Coalition at odds over transport sector measures in Germany's Climate Action Law reform

dpa / Frankfurter Rundschau

Climate policy experts from two of the three parties in Germany’s coalition government have voiced concerns over the government’s planned reform of the country’s Climate Action Law, arguing the draft law puts much too little checks on making the transport sector conform with emissions reduction targets. Representatives from the Social Democrats (SPD) and the Green Party have called for amending the draft so that automatic safeguard measures apply if the transport sector fails to sufficiently reduce emissions, news agency dpa reported in an article published in the newspaper Frankfurter Rundschau. “If goals are being missed, there must be an automatic mechanism that guarantees that they are being abided by,” SPD parliamentary faction deputy leader Matthias Miersch said. Green Party member Lisa Badum argued the transport sector should not be allowed to freeride on the emissions reduction efforts in other parts of the economy.

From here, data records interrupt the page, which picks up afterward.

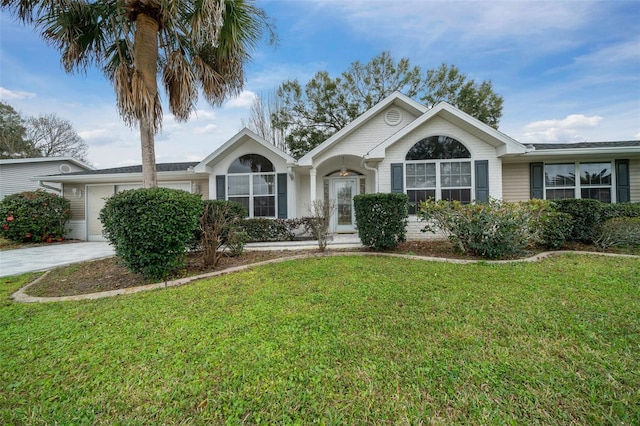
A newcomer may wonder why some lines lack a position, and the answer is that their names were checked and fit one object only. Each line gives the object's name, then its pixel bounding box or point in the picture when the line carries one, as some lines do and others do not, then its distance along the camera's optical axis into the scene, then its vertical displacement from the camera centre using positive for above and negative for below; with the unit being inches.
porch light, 438.0 +73.6
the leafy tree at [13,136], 892.0 +300.0
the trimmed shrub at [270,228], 364.5 -18.2
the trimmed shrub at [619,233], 256.1 -24.4
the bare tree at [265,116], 753.6 +293.0
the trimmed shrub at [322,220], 286.8 -6.0
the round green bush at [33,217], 411.5 +5.9
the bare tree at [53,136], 956.0 +323.7
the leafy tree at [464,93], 737.0 +345.4
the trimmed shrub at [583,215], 269.0 -5.6
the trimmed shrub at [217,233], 225.9 -15.1
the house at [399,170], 342.6 +68.7
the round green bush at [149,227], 183.0 -6.8
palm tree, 243.4 +185.0
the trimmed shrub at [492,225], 240.1 -13.5
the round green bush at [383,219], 270.5 -5.8
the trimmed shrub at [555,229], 263.4 -19.3
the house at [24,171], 526.3 +102.9
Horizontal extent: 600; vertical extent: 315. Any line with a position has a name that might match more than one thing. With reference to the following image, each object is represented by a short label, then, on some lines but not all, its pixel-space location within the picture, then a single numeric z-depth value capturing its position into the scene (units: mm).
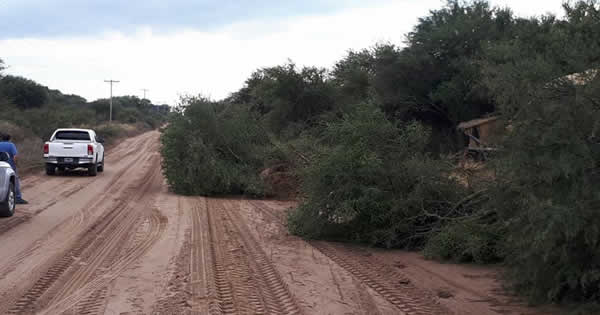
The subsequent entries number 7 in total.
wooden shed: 25933
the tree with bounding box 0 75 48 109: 78688
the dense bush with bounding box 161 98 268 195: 20812
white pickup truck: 25391
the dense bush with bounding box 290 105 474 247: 11602
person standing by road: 15711
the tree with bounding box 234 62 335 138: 36156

The third coalition member, the pro-business Free Democrats (FDP), had defended the current draft law in a parliamentary debate on 22 September, arguing that specific sectoral targets would make overall emissions reduction efforts less efficient and less flexible. “The duty to introduce costly action programmes in individual sectors has not lent wings to climate action but rather put brakes on it,” FDP climate expert Olaf in der Beek said, adding that CO2 reduction could be achieved at the lowest price if regulation is not too detailed.

Germany’s Climate Action Law made the government’s climate neutrality target legally binding and introduced stricter greenhouse gas reduction targets in specific sectors, such as industry, transport or buildings. Compliance with targets is to be controlled retroactively, followed by an obligation for ministries in their sectors to present their own specific reduction measures. But the coalition has proposed a reform that is set to effectively weaken ministerial responsibility for excessive emissions and addresses reduction efforts based on prognoses for the economy as a whole. The reform still requires parliamentary approval to take effect. Climate activists and NGOs have harshly criticised the reform plans for taking pressure off the sectors most in need of initiating changes. A scientific expert commission in August said Germany looks set to miss its 2030 climate target of reducing greenhouse gases by 65 percent compared to 1990 already with the law in its current form.